# [WHAT YOU HAVE TO DO]
Could you set down every entry exactly as it stands, without the images?

# [Collection entries]
• • • •

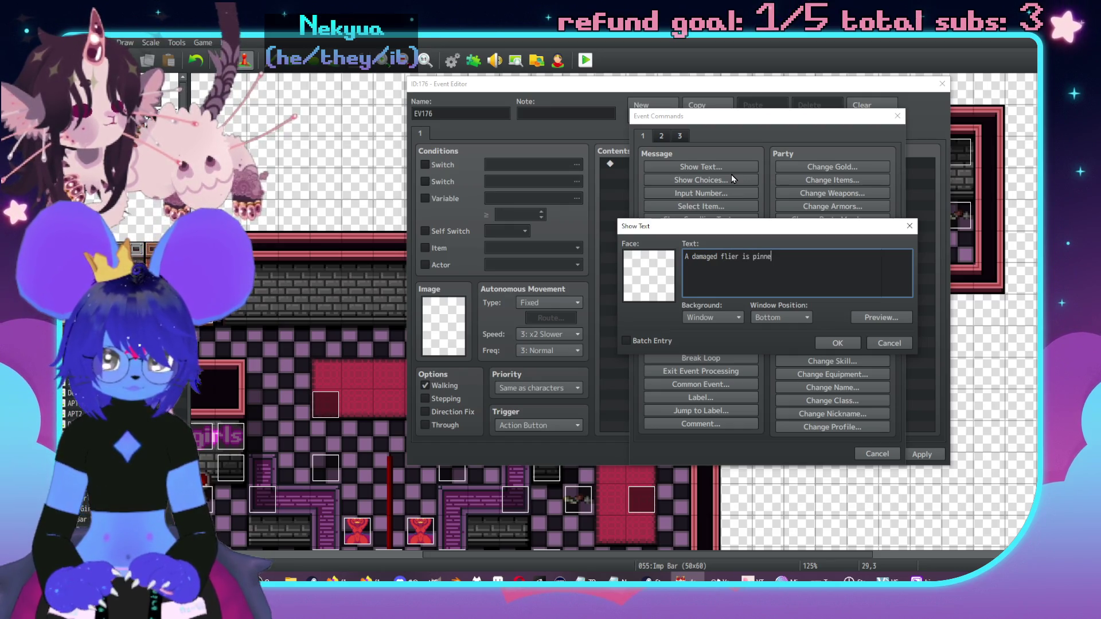
pyautogui.write('he wall.\\. ')
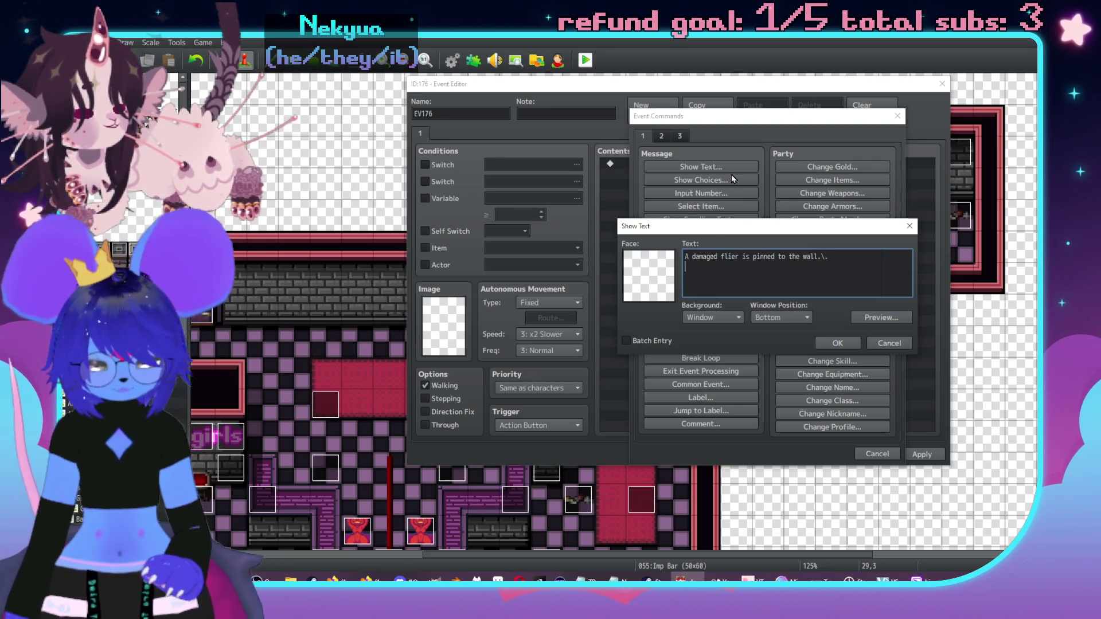
pyautogui.write('"Writing for the ')
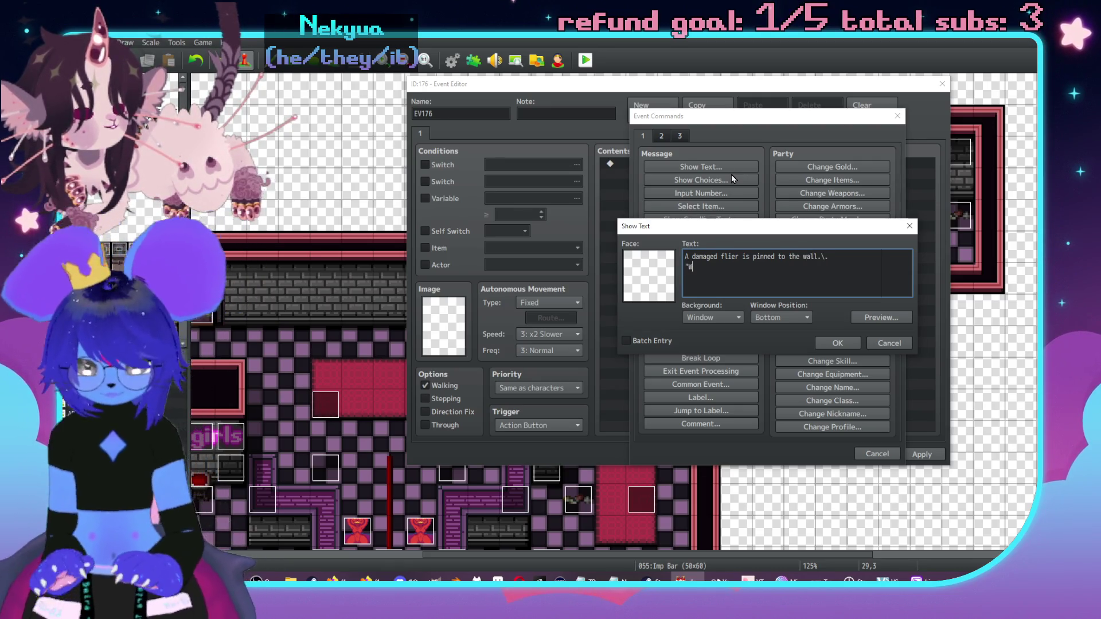
pyautogui.write('female gaze')
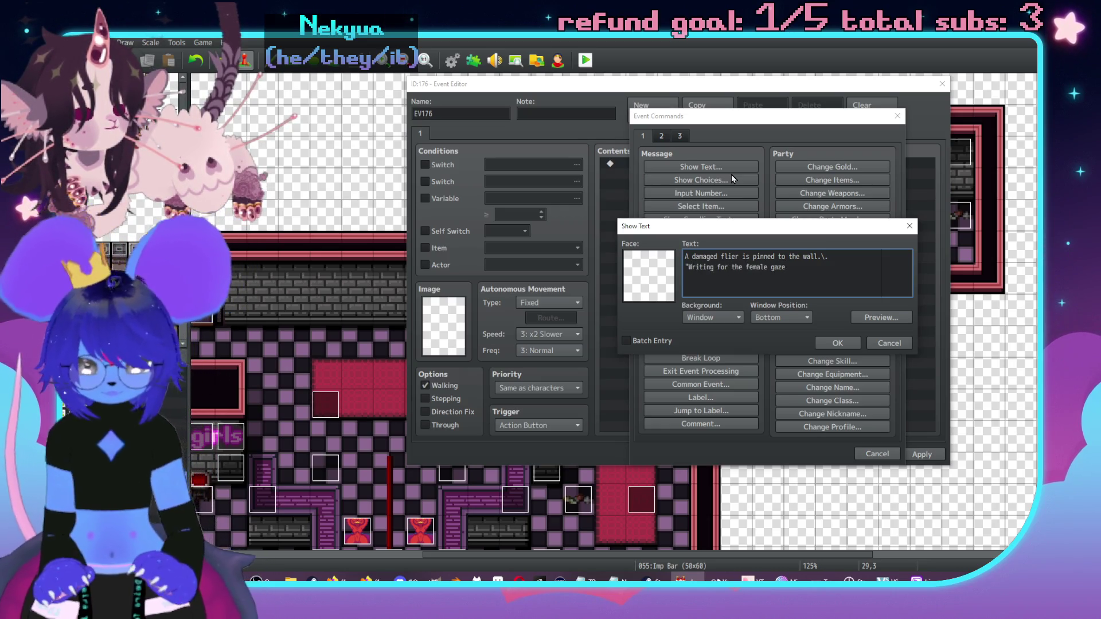
pyautogui.write(', a')
pyautogui.press('BackSpace')
pyautogui.write('A Primary"')
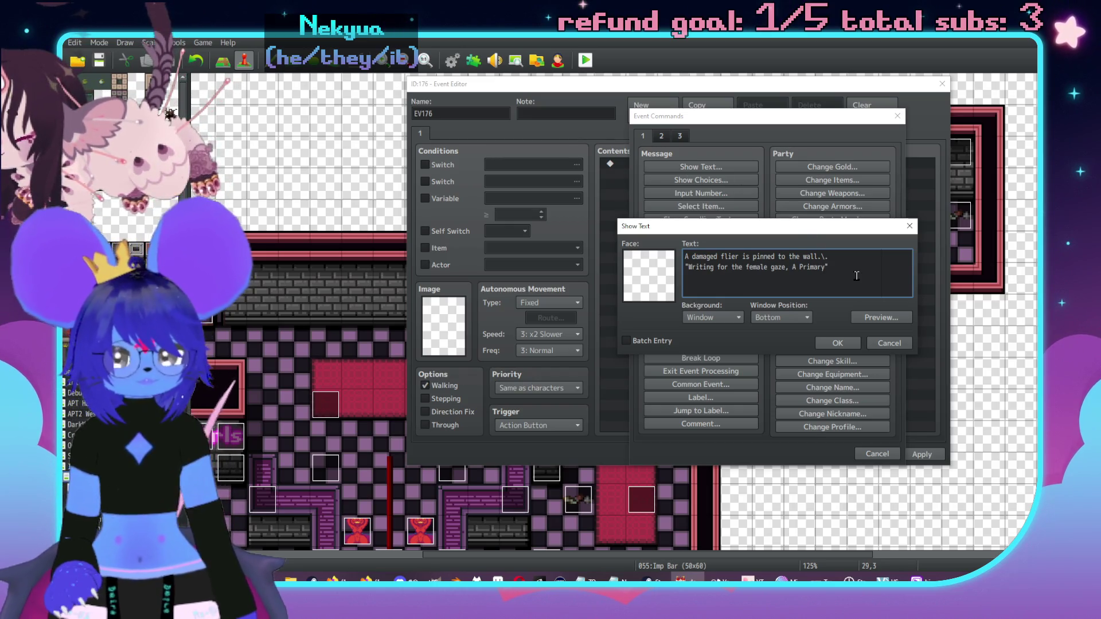
pyautogui.press('Left')
pyautogui.write('.')
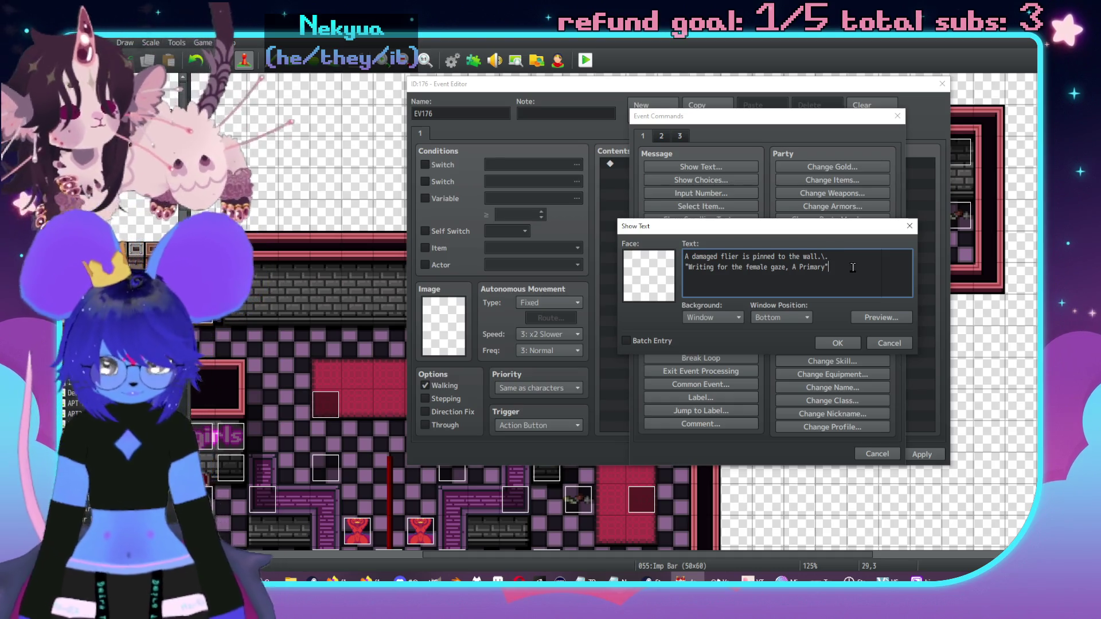
pyautogui.press('BackSpace')
pyautogui.press('BackSpace')
pyautogui.press('Right')
pyautogui.write('.')
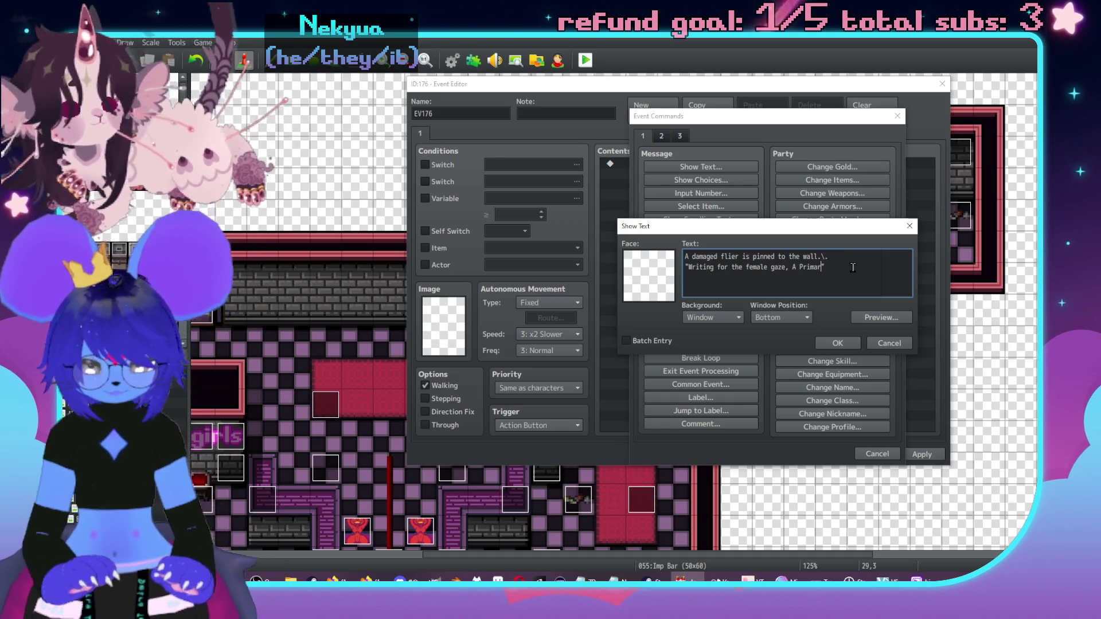
pyautogui.press('BackSpace')
pyautogui.press('BackSpace')
pyautogui.press('BackSpace')
pyautogui.write('er".\\')
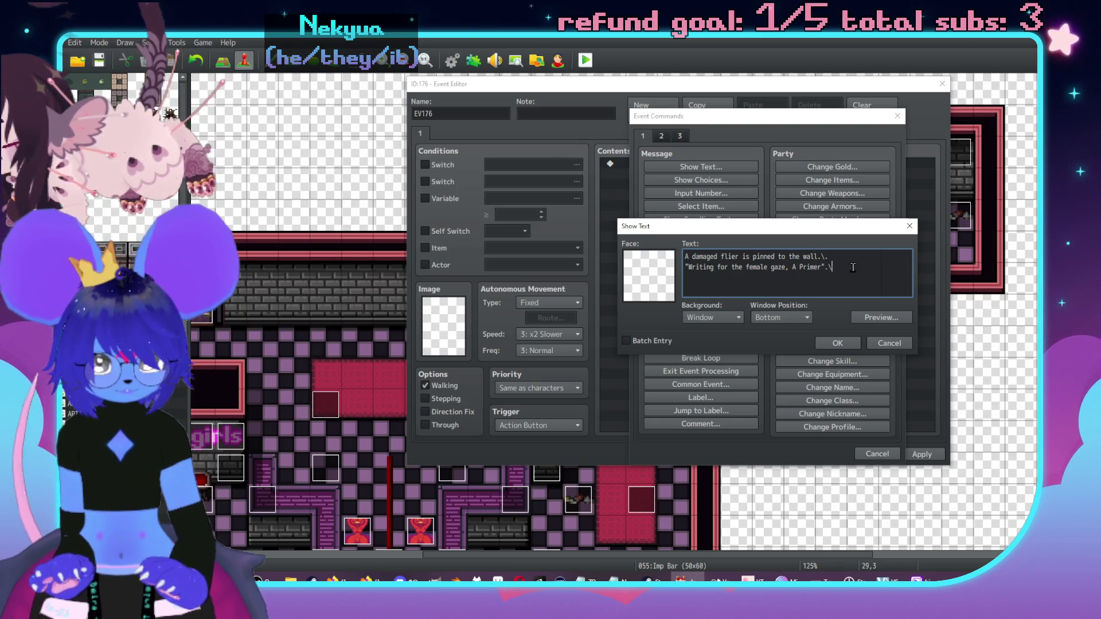
pyautogui.write('|')
pyautogui.press('Return')
pyautogui.write('It seems like')
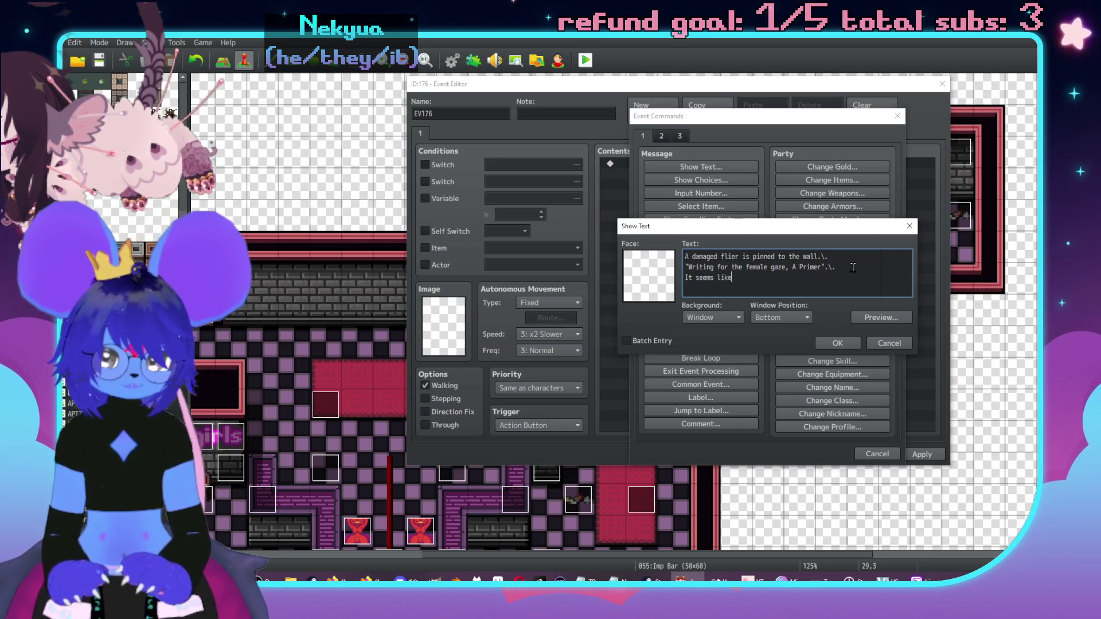
pyautogui.write(' an ')
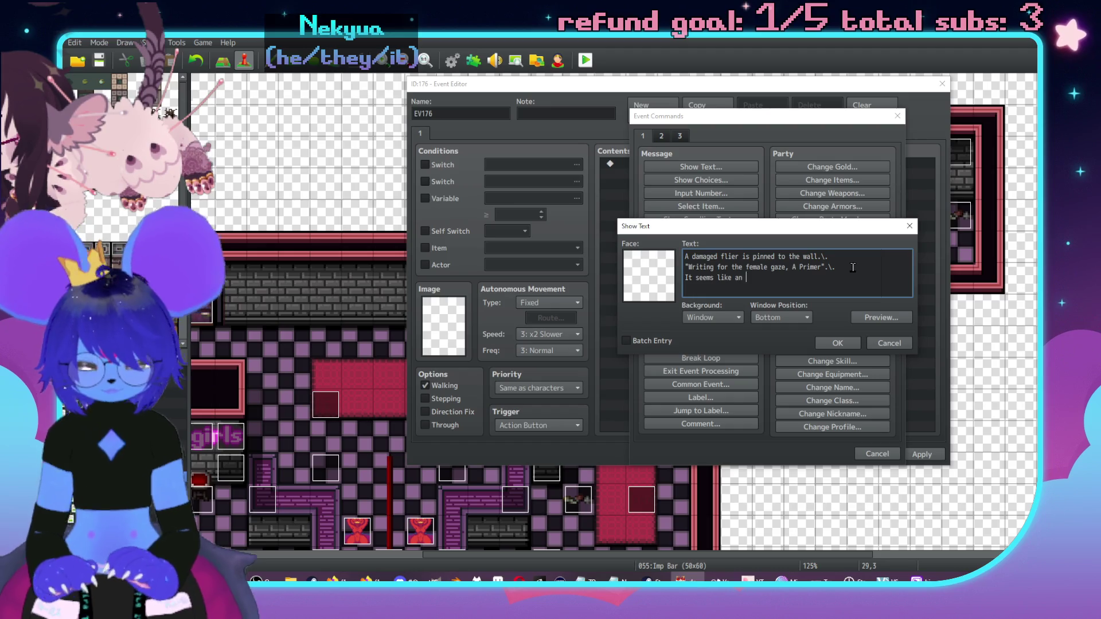
pyautogui.write('offered course.')
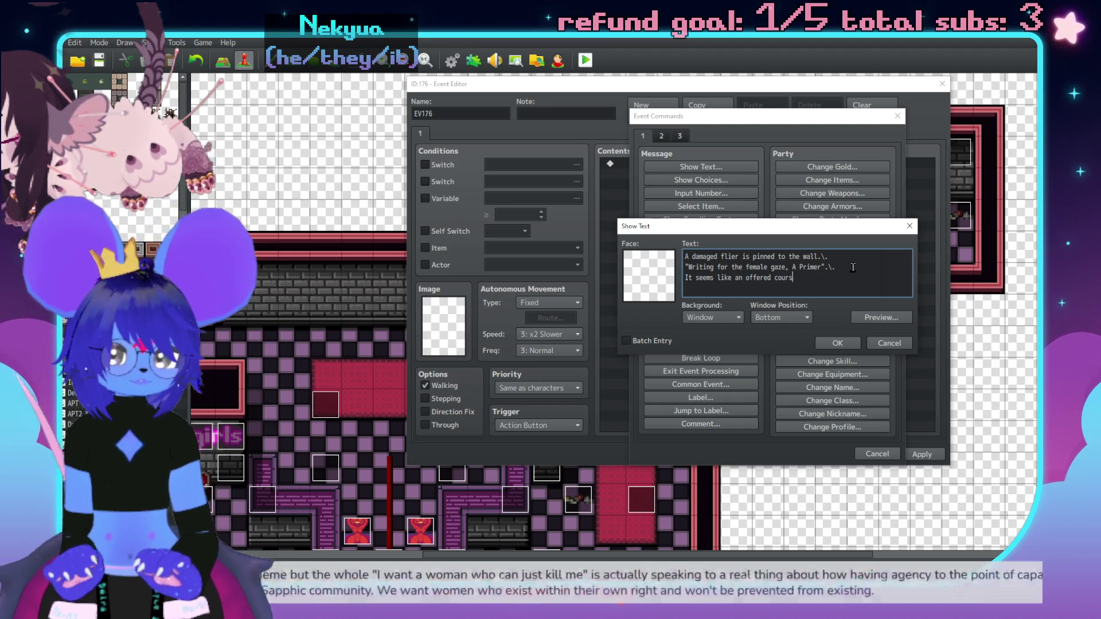
pyautogui.click(826, 343)
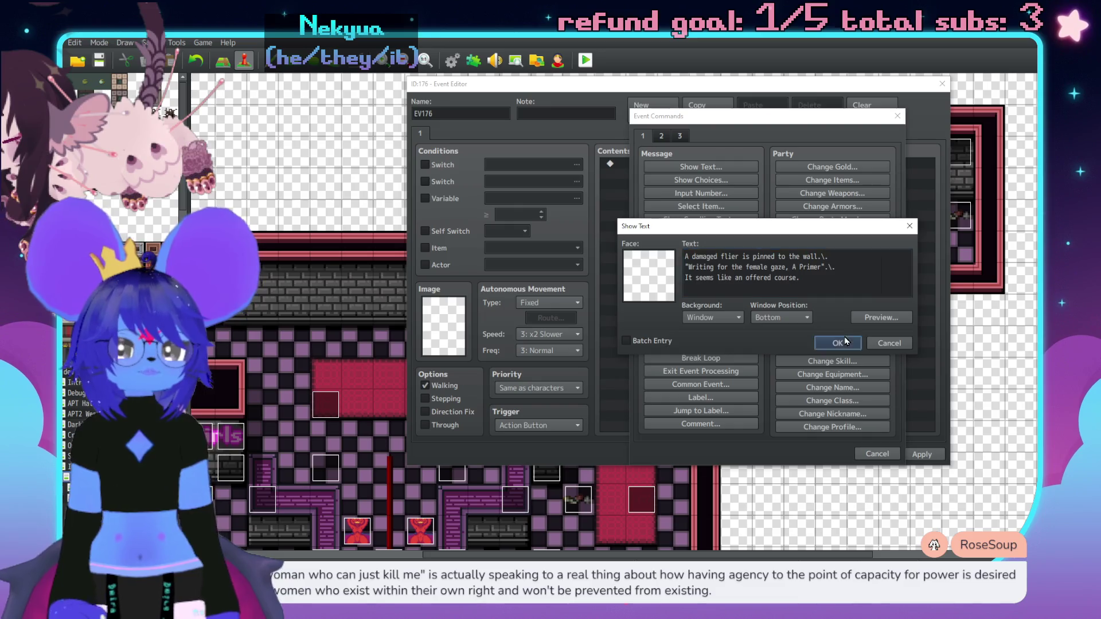
pyautogui.click(916, 456)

• • • •

# [FINISHED EXERCISE]
pyautogui.write('he wall.\\. ')
pyautogui.write('"Writing for the ')
pyautogui.write('female gaze')
pyautogui.write(', a')
pyautogui.press('BackSpace')
pyautogui.write('A Primary"')
pyautogui.press('Left')
pyautogui.write('.')
pyautogui.press('BackSpace')
pyautogui.press('BackSpace')
pyautogui.press('Right')
pyautogui.write('.')
pyautogui.press('BackSpace')
pyautogui.press('BackSpace')
pyautogui.press('BackSpace')
pyautogui.write('er".\\')
pyautogui.write('|')
pyautogui.press('Return')
pyautogui.write('It seems like')
pyautogui.write(' an ')
pyautogui.write('offered course.')
pyautogui.click(826, 343)
pyautogui.click(916, 456)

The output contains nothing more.